NameError: name 'm' is not defined

## Part 3: Analysis (8 points)
                                                                      
Describe what you do in README.md.  Train and evaluate the following models:

* Five different variations of the --k option, holding the --r option at its default.
* Five different variations of the --r option, holding the --k option at its default.

Include the best model and output text in your repository with its parameters.  Describe any patterns you see, if there are any.  Look at the output texts and make qualitative comments on the performances of the model.

It is very likely that in this very simple model, for this amount of data, nothing will work very well.  Nevertheless, do your best to draw whatever tentative conclusions you can.


## Bonus Part A: Perplexity (4 points)
                                                                      
Add the option in the eval.py script to compute the perplexity of the model.  Document in README.md and include perplexity values for the experiments in part 3.
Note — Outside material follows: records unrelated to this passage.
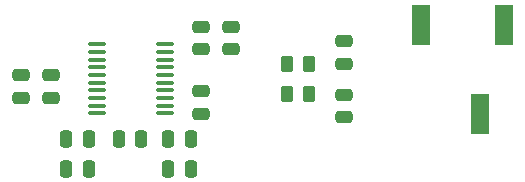
<source format=gbr>
%TF.GenerationSoftware,KiCad,Pcbnew,7.0.9*%
%TF.CreationDate,2023-12-17T12:43:31-08:00*%
%TF.ProjectId,bt_aux,62745f61-7578-42e6-9b69-6361645f7063,rev?*%
%TF.SameCoordinates,Original*%
%TF.FileFunction,Paste,Top*%
%TF.FilePolarity,Positive*%
%FSLAX46Y46*%
G04 Gerber Fmt 4.6, Leading zero omitted, Abs format (unit mm)*
G04 Created by KiCad (PCBNEW 7.0.9) date 2023-12-17 12:43:31*
%MOMM*%
%LPD*%
G01*
G04 APERTURE LIST*
G04 Aperture macros list*
%AMRoundRect*
0 Rectangle with rounded corners*
0 $1 Rounding radius*
0 $2 $3 $4 $5 $6 $7 $8 $9 X,Y pos of 4 corners*
0 Add a 4 corners polygon primitive as box body*
4,1,4,$2,$3,$4,$5,$6,$7,$8,$9,$2,$3,0*
0 Add four circle primitives for the rounded corners*
1,1,$1+$1,$2,$3*
1,1,$1+$1,$4,$5*
1,1,$1+$1,$6,$7*
1,1,$1+$1,$8,$9*
0 Add four rect primitives between the rounded corners*
20,1,$1+$1,$2,$3,$4,$5,0*
20,1,$1+$1,$4,$5,$6,$7,0*
20,1,$1+$1,$6,$7,$8,$9,0*
20,1,$1+$1,$8,$9,$2,$3,0*%
G04 Aperture macros list end*
%ADD10RoundRect,0.250000X0.475000X-0.250000X0.475000X0.250000X-0.475000X0.250000X-0.475000X-0.250000X0*%
%ADD11RoundRect,0.250000X-0.475000X0.250000X-0.475000X-0.250000X0.475000X-0.250000X0.475000X0.250000X0*%
%ADD12R,1.500000X3.500000*%
%ADD13RoundRect,0.250000X-0.262500X-0.450000X0.262500X-0.450000X0.262500X0.450000X-0.262500X0.450000X0*%
%ADD14RoundRect,0.250000X0.250000X0.475000X-0.250000X0.475000X-0.250000X-0.475000X0.250000X-0.475000X0*%
%ADD15RoundRect,0.250000X-0.250000X-0.475000X0.250000X-0.475000X0.250000X0.475000X-0.250000X0.475000X0*%
%ADD16RoundRect,0.100000X0.637500X0.100000X-0.637500X0.100000X-0.637500X-0.100000X0.637500X-0.100000X0*%
G04 APERTURE END LIST*
D10*
%TO.C,C8*%
X153035000Y-102820000D03*
X153035000Y-100920000D03*
%TD*%
D11*
%TO.C,C13*%
X140970000Y-105156000D03*
X140970000Y-107056000D03*
%TD*%
D12*
%TO.C,J3*%
X164592000Y-107060000D03*
X166592000Y-99560000D03*
X159592000Y-99560000D03*
%TD*%
D13*
%TO.C,R1*%
X148275000Y-105410000D03*
X150100000Y-105410000D03*
%TD*%
D14*
%TO.C,C15*%
X131445000Y-111760000D03*
X129545000Y-111760000D03*
%TD*%
D10*
%TO.C,C10*%
X125730000Y-105735000D03*
X125730000Y-103835000D03*
%TD*%
D15*
%TO.C,C17*%
X138176000Y-111760000D03*
X140076000Y-111760000D03*
%TD*%
D11*
%TO.C,C7*%
X153035000Y-105460000D03*
X153035000Y-107360000D03*
%TD*%
D10*
%TO.C,C12*%
X143510000Y-101600000D03*
X143510000Y-99700000D03*
%TD*%
%TO.C,C11*%
X140970000Y-101600000D03*
X140970000Y-99700000D03*
%TD*%
D16*
%TO.C,U1*%
X137912500Y-107035000D03*
X137912500Y-106385000D03*
X137912500Y-105735000D03*
X137912500Y-105085000D03*
X137912500Y-104435000D03*
X137912500Y-103785000D03*
X137912500Y-103135000D03*
X137912500Y-102485000D03*
X137912500Y-101835000D03*
X137912500Y-101185000D03*
X132187500Y-101185000D03*
X132187500Y-101835000D03*
X132187500Y-102485000D03*
X132187500Y-103135000D03*
X132187500Y-103785000D03*
X132187500Y-104435000D03*
X132187500Y-105085000D03*
X132187500Y-105735000D03*
X132187500Y-106385000D03*
X132187500Y-107035000D03*
%TD*%
D14*
%TO.C,C14*%
X131445000Y-109220000D03*
X129545000Y-109220000D03*
%TD*%
D13*
%TO.C,R2*%
X148275000Y-102870000D03*
X150100000Y-102870000D03*
%TD*%
D14*
%TO.C,C18*%
X135890000Y-109220000D03*
X133990000Y-109220000D03*
%TD*%
D15*
%TO.C,C16*%
X138176000Y-109220000D03*
X140076000Y-109220000D03*
%TD*%
D10*
%TO.C,C9*%
X128270000Y-105735000D03*
X128270000Y-103835000D03*
%TD*%
M02*

</source>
## Bonus Part B: Sequence (15 points)
                                                                      
Include new versions of train.py, model.py, and eval.py that do not include the assumption that neighbouring vowels are known, but rather works in sequence so that the model-predicted previous vowels are known, but future vowels are not. Systematically evaluate accuracy and describe in README.py


## Bonus Part C: Dropout (3 points)
                                                                      
Make a new version of model.py (and corresponding train.py and eval.py as necessary) that includes dropout in the model.  Systematically evaluate accuracy and describe in README.py.